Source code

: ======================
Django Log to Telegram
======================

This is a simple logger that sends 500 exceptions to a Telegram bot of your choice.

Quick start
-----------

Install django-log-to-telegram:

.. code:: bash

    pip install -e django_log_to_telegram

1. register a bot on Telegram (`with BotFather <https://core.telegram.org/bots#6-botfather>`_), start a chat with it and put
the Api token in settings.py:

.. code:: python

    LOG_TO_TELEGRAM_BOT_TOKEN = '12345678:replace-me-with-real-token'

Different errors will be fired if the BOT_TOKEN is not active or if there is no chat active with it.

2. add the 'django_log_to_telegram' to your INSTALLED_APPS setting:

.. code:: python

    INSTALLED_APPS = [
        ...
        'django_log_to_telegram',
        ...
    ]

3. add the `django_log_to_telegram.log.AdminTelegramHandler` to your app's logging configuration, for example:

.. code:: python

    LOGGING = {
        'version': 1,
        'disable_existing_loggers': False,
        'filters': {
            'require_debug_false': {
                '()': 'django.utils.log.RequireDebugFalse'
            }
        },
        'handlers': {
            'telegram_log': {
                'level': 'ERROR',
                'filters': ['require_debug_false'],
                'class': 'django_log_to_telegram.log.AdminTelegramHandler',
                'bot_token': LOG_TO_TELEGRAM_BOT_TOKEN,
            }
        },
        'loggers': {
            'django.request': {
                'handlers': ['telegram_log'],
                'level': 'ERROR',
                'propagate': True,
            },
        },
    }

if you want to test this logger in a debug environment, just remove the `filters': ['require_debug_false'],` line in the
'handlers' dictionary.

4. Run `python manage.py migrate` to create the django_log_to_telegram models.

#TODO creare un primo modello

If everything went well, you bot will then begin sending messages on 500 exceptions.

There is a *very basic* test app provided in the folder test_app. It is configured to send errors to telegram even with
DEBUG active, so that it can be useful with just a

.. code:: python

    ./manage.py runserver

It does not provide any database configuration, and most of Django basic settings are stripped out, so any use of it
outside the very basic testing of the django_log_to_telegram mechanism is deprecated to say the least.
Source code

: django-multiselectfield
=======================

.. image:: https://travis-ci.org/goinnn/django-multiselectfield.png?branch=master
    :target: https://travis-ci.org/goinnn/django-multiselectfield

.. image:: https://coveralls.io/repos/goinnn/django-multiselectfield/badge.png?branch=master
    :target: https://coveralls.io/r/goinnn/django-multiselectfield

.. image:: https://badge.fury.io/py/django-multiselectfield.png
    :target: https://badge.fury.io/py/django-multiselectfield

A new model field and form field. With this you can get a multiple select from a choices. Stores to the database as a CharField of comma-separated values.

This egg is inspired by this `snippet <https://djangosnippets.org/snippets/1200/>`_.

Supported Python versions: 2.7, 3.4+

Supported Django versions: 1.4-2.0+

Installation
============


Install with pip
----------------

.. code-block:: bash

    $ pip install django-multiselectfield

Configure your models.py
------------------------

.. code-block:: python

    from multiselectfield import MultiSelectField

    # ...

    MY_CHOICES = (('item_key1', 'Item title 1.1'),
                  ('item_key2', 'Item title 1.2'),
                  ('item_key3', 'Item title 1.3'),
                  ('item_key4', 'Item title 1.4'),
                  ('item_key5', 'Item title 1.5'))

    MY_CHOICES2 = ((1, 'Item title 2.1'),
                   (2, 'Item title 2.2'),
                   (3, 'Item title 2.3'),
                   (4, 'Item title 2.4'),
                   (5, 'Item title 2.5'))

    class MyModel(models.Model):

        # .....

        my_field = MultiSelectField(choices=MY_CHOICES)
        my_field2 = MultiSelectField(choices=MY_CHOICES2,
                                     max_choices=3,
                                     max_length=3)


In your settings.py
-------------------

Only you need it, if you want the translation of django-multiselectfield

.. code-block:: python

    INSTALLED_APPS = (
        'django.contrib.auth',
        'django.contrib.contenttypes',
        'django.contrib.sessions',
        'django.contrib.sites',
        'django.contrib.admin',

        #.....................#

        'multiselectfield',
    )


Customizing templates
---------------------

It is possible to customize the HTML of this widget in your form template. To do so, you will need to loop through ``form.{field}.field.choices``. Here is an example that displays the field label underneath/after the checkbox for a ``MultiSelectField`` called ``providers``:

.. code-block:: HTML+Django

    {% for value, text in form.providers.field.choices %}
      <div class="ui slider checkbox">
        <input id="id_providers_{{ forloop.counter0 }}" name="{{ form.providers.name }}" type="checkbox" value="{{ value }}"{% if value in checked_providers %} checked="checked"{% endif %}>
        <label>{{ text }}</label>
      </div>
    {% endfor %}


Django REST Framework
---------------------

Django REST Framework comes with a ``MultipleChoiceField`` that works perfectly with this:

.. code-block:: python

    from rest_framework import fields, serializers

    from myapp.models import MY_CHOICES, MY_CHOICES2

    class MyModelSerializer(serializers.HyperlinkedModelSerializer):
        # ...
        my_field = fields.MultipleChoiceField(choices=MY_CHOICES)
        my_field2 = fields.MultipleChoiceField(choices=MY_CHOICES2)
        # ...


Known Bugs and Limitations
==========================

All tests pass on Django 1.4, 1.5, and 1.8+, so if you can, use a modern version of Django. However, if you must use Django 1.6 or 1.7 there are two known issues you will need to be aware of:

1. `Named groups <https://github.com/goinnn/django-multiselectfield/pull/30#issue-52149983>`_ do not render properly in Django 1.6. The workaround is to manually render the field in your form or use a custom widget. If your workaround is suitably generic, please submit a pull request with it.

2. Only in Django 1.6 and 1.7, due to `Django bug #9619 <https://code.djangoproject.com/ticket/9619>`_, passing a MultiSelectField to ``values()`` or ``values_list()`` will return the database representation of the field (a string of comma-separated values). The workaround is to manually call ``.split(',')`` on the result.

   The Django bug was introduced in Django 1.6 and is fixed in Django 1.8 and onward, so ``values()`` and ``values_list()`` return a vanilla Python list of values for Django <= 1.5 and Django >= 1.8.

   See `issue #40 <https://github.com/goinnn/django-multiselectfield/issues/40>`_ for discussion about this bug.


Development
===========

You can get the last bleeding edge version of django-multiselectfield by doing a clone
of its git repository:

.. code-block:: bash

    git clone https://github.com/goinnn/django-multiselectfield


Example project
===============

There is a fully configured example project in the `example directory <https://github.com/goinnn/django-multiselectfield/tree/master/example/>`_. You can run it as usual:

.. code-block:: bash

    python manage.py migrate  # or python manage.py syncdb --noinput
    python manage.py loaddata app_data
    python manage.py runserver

- Task description:
Each and every entry needs to be repeated exactly.

- Written solution:
Source code

: ======================
Django Log to Telegram
======================

This is a simple logger that sends 500 exceptions to a Telegram bot of your choice.

Quick start
-----------

Install django-log-to-telegram:

.. code:: bash

    pip install -e django_log_to_telegram

1. register a bot on Telegram (`with BotFather <https://core.telegram.org/bots#6-botfather>`_), start a chat with it and put
the Api token in settings.py:

.. code:: python

    LOG_TO_TELEGRAM_BOT_TOKEN = '12345678:replace-me-with-real-token'

Different errors will be fired if the BOT_TOKEN is not active or if there is no chat active with it.

2. add the 'django_log_to_telegram' to your INSTALLED_APPS setting:

.. code:: python

    INSTALLED_APPS = [
        ...
        'django_log_to_telegram',
        ...
    ]

3. add the `django_log_to_telegram.log.AdminTelegramHandler` to your app's logging configuration, for example:

.. code:: python

    LOGGING = {
        'version': 1,
        'disable_existing_loggers': False,
        'filters': {
            'require_debug_false': {
                '()': 'django.utils.log.RequireDebugFalse'
            }
        },
        'handlers': {
            'telegram_log': {
                'level': 'ERROR',
                'filters': ['require_debug_false'],
                'class': 'django_log_to_telegram.log.AdminTelegramHandler',
                'bot_token': LOG_TO_TELEGRAM_BOT_TOKEN,
            }
        },
        'loggers': {
            'django.request': {
                'handlers': ['telegram_log'],
                'level': 'ERROR',
                'propagate': True,
            },
        },
    }

if you want to test this logger in a debug environment, just remove the `filters': ['require_debug_false'],` line in the
'handlers' dictionary.

4. Run `python manage.py migrate` to create the django_log_to_telegram models.

#TODO creare un primo modello

If everything went well, you bot will then begin sending messages on 500 exceptions.

There is a *very basic* test app provided in the folder test_app. It is configured to send errors to telegram even with
DEBUG active, so that it can be useful with just a

.. code:: python

    ./manage.py runserver

It does not provide any database configuration, and most of Django basic settings are stripped out, so any use of it
outside the very basic testing of the django_log_to_telegram mechanism is deprecated to say the least.
Source code

: django-multiselectfield
=======================

.. image:: https://travis-ci.org/goinnn/django-multiselectfield.png?branch=master
    :target: https://travis-ci.org/goinnn/django-multiselectfield

.. image:: https://coveralls.io/repos/goinnn/django-multiselectfield/badge.png?branch=master
    :target: https://coveralls.io/r/goinnn/django-multiselectfield

.. image:: https://badge.fury.io/py/django-multiselectfield.png
    :target: https://badge.fury.io/py/django-multiselectfield

A new model field and form field. With this you can get a multiple select from a choices. Stores to the database as a CharField of comma-separated values.

This egg is inspired by this `snippet <https://djangosnippets.org/snippets/1200/>`_.

Supported Python versions: 2.7, 3.4+

Supported Django versions: 1.4-2.0+

Installation
============


Install with pip
----------------

.. code-block:: bash

    $ pip install django-multiselectfield

Configure your models.py
------------------------

.. code-block:: python

    from multiselectfield import MultiSelectField

    # ...

    MY_CHOICES = (('item_key1', 'Item title 1.1'),
                  ('item_key2', 'Item title 1.2'),
                  ('item_key3', 'Item title 1.3'),
                  ('item_key4', 'Item title 1.4'),
                  ('item_key5', 'Item title 1.5'))

    MY_CHOICES2 = ((1, 'Item title 2.1'),
                   (2, 'Item title 2.2'),
                   (3, 'Item title 2.3'),
                   (4, 'Item title 2.4'),
                   (5, 'Item title 2.5'))

    class MyModel(models.Model):

        # .....

        my_field = MultiSelectField(choices=MY_CHOICES)
        my_field2 = MultiSelectField(choices=MY_CHOICES2,
                                     max_choices=3,
                                     max_length=3)


In your settings.py
-------------------

Only you need it, if you want the translation of django-multiselectfield

.. code-block:: python

    INSTALLED_APPS = (
        'django.contrib.auth',
        'django.contrib.contenttypes',
        'django.contrib.sessions',
        'django.contrib.sites',
        'django.contrib.admin',

        #.....................#

        'multiselectfield',
    )


Customizing templates
---------------------

It is possible to customize the HTML of this widget in your form template. To do so, you will need to loop through ``form.{field}.field.choices``. Here is an example that displays the field label underneath/after the checkbox for a ``MultiSelectField`` called ``providers``:

.. code-block:: HTML+Django

    {% for value, text in form.providers.field.choices %}
      <div class="ui slider checkbox">
        <input id="id_providers_{{ forloop.counter0 }}" name="{{ form.providers.name }}" type="checkbox" value="{{ value }}"{% if value in checked_providers %} checked="checked"{% endif %}>
        <label>{{ text }}</label>
      </div>
    {% endfor %}


Django REST Framework
---------------------

Django REST Framework comes with a ``MultipleChoiceField`` that works perfectly with this:

.. code-block:: python

    from rest_framework import fields, serializers

    from myapp.models import MY_CHOICES, MY_CHOICES2

    class MyModelSerializer(serializers.HyperlinkedModelSerializer):
        # ...
        my_field = fields.MultipleChoiceField(choices=MY_CHOICES)
        my_field2 = fields.MultipleChoiceField(choices=MY_CHOICES2)
        # ...


Known Bugs and Limitations
==========================

All tests pass on Django 1.4, 1.5, and 1.8+, so if you can, use a modern version of Django. However, if you must use Django 1.6 or 1.7 there are two known issues you will need to be aware of:

1. `Named groups <https://github.com/goinnn/django-multiselectfield/pull/30#issue-52149983>`_ do not render properly in Django 1.6. The workaround is to manually render the field in your form or use a custom widget. If your workaround is suitably generic, please submit a pull request with it.

2. Only in Django 1.6 and 1.7, due to `Django bug #9619 <https://code.djangoproject.com/ticket/9619>`_, passing a MultiSelectField to ``values()`` or ``values_list()`` will return the database representation of the field (a string of comma-separated values). The workaround is to manually call ``.split(',')`` on the result.

   The Django bug was introduced in Django 1.6 and is fixed in Django 1.8 and onward, so ``values()`` and ``values_list()`` return a vanilla Python list of values for Django <= 1.5 and Django >= 1.8.

   See `issue #40 <https://github.com/goinnn/django-multiselectfield/issues/40>`_ for discussion about this bug.


Development
===========

You can get the last bleeding edge version of django-multiselectfield by doing a clone
of its git repository:

.. code-block:: bash

    git clone https://github.com/goinnn/django-multiselectfield


Example project
===============

There is a fully configured example project in the `example directory <https://github.com/goinnn/django-multiselectfield/tree/master/example/>`_. You can run it as usual:

.. code-block:: bash

    python manage.py migrate  # or python manage.py syncdb --noinput
    python manage.py loaddata app_data
    python manage.py runserver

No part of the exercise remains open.